Aktuell gibt es noch keine etablierte (geschweige denn harmonisierte) Norm speziell für die Entwicklung von KI-basierten Medizinprodukten. Künstliche Intelligenz wird im Sinne der MDR und der oben genannten Normen derzeit genauso geregelt wie klassische Software-Produkte.

Ganz so einfach ist es jedoch nicht:
Sie halten sich an dieselben Normen und Gesetze wie bei klassischer Medizinprodukt-Software. Sie müssen dadurch aber natürlich auch wie bei jedem anderen Medizinprodukt u. a. die folgenden Anforderungen abdecken:

  • Sie müssen die Sicherheit des Medizinprodukts im Griff haben: Wie hoch ist das Risiko, dass jemand durch Nutzung Ihres Produkts zu Schaden kommt? Wie können Sie dieses Risiko minimieren? Ist das Restrisiko akzeptabel? Etc.
  • Sie müssen die Leistungsfähigkeit Ihres Medizinprodukts sicherstellen und nachweisen können: Kann Ihr Produkt die bezweckte Leistung auch wirklich liefern? Können mit Ihrer Software z.B. wirklich Krankheiten diagnostiziert werden oder basiert Ihre Aussage nur auf Bauchgefühl? Mit welcher Genauigkeit und Fehlerrate kann eine Krankheit diagnostiziert werden? Etc.
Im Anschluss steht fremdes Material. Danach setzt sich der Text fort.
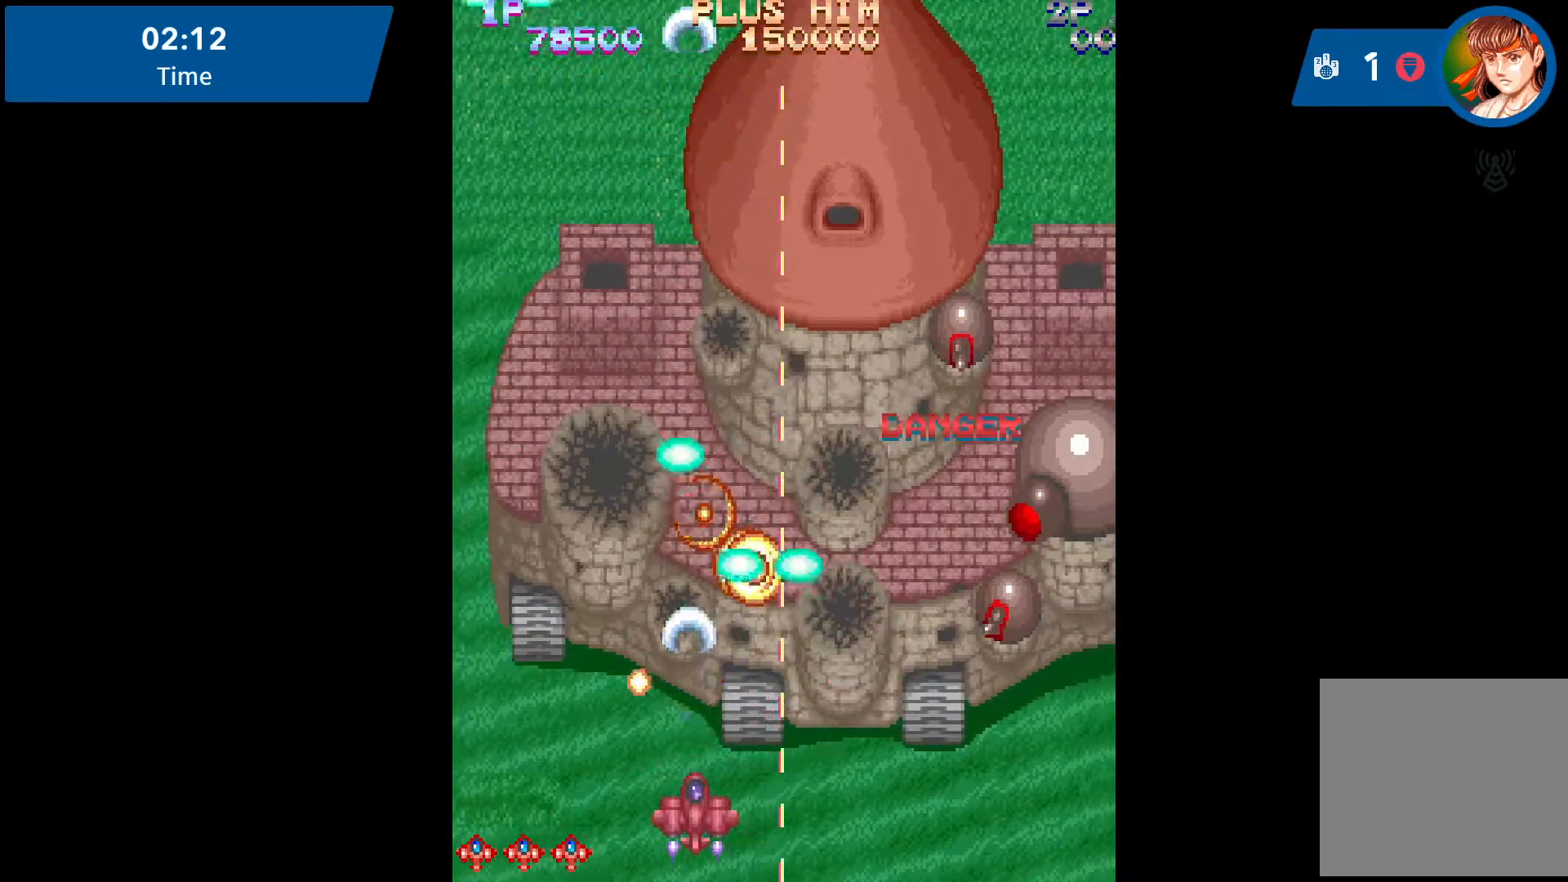
{"buttons": ["A", "DPAD_RIGHT"], "events": [[33, "DPAD_DOWN", "up"], [33, "DPAD_LEFT", "down"], [67, "A", "up"], [167, "A", "down"], [217, "A", "up"], [217, "DPAD_DOWN", "down"], [217, "DPAD_LEFT", "up"], [267, "A", "down"], [267, "DPAD_DOWN", "up"], [267, "DPAD_RIGHT", "down"], [383, "A", "up"], [450, "A", "down"]]}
Bei künstlicher Intelligenz sind die oben genannten Fragen zur Sicherheit und Leistungsfähigkeit meist deutlich schwerer zu beantworten als bei Software mit transparenten, regelbasierten Algorithmen. Das liegt vorwiegend an den im vorangegangenen Kapitel genannten Besonderheiten von künstlicher Intelligenz. KI ist initial erstmal eine „Blackbox“, und die Sicherheit und Leistungsfähigkeit dieser sind scheinbar schwer bewertbar.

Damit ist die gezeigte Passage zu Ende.